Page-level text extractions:
--------------------------------------------------
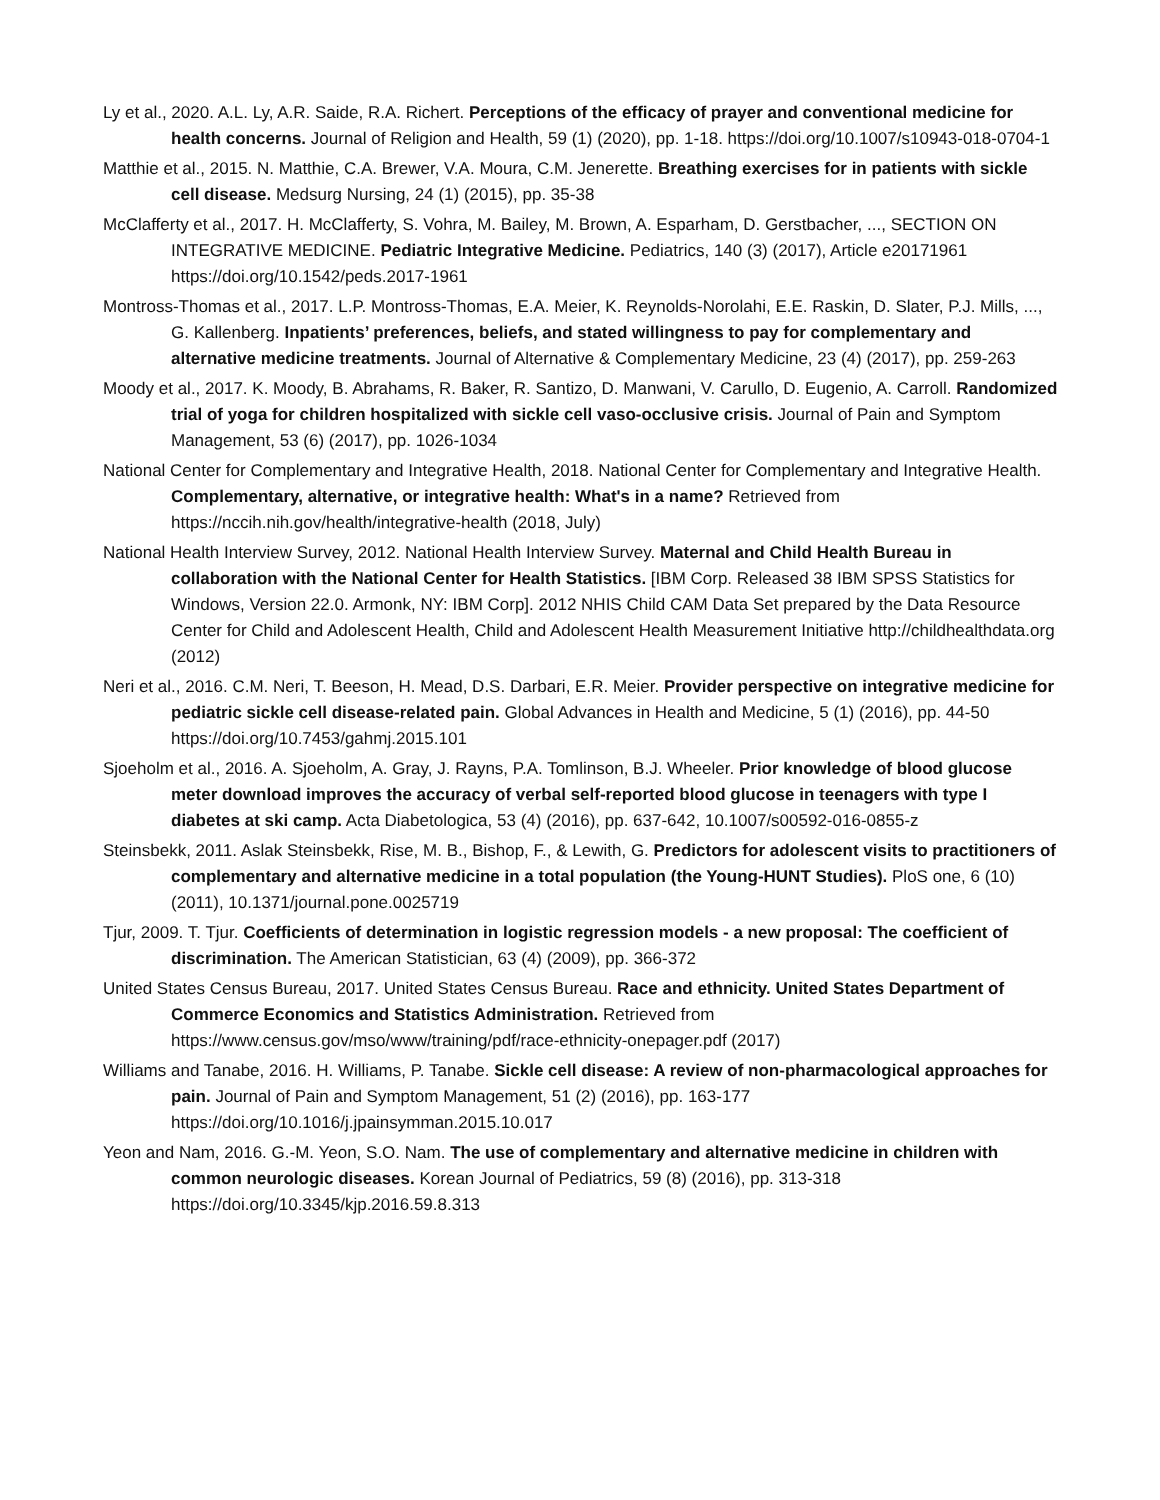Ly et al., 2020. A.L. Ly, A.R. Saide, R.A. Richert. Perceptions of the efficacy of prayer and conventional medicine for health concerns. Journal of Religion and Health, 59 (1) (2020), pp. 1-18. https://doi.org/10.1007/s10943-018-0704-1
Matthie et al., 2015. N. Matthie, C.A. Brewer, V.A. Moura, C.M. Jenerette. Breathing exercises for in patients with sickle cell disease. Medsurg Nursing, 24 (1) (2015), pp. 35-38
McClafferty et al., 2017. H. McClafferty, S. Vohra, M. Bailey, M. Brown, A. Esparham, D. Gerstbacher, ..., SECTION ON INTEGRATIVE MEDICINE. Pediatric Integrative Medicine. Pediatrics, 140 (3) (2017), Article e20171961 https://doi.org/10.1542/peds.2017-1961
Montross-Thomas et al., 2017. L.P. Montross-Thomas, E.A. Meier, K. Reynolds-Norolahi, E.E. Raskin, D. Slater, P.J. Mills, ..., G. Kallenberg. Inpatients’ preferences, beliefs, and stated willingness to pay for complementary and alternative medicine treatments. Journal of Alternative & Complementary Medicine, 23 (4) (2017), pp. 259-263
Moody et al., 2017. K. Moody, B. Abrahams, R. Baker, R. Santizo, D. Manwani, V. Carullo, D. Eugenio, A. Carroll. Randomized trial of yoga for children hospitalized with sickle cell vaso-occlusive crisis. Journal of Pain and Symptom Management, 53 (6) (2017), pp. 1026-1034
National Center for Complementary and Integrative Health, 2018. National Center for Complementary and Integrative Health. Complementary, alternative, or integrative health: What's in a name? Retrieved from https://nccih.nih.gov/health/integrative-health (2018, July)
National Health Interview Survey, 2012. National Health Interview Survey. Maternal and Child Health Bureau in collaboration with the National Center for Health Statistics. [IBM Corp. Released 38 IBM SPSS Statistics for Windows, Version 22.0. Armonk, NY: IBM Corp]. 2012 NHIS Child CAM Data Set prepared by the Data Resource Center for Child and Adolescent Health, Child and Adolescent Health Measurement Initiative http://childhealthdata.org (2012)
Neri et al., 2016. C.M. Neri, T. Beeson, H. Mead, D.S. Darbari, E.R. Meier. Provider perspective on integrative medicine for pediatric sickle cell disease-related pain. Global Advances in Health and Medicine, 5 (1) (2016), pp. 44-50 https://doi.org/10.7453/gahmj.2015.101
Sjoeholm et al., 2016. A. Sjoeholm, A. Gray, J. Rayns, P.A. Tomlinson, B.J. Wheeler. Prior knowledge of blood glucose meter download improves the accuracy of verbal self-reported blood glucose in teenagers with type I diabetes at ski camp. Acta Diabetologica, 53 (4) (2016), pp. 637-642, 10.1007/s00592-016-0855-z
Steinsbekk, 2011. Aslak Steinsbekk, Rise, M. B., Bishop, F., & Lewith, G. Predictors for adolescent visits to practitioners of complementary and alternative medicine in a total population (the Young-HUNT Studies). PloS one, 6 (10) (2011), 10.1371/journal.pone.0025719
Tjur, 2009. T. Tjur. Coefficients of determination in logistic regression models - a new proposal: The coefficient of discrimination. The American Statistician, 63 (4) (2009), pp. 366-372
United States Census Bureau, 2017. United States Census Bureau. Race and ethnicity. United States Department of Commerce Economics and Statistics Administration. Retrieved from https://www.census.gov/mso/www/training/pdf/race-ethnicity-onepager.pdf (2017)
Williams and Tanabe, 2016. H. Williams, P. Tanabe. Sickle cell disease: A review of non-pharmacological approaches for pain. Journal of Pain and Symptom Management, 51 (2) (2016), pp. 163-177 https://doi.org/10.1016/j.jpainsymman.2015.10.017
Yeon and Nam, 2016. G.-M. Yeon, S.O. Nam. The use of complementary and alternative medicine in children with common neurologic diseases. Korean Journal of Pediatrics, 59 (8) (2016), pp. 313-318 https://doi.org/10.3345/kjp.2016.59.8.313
--------------------------------------------------
§ **Exercise**
Retyping should start at the first line of the data above and stop after the line with "McClafferty et al., 2017.", and no picture should be included.

§ **Exercise response**
Ly et al., 2020. A.L. Ly, A.R. Saide, R.A. Richert. Perceptions of the efficacy of prayer and conventional medicine for health concerns. Journal of Religion and Health, 59 (1) (2020), pp. 1-18. https://doi.org/10.1007/s10943-018-0704-1
Matthie et al., 2015. N. Matthie, C.A. Brewer, V.A. Moura, C.M. Jenerette. Breathing exercises for in patients with sickle cell disease. Medsurg Nursing, 24 (1) (2015), pp. 35-38
McClafferty et al., 2017. H. McClafferty, S. Vohra, M. Bailey, M. Brown, A. Esparham, D. Gerstbacher, ..., SECTION ON INTEGRATIVE MEDICINE. Pediatric Integrative Medicine. Pediatrics, 140 (3) (2017), Article e20171961 https://doi.org/10.1542/peds.2017-1961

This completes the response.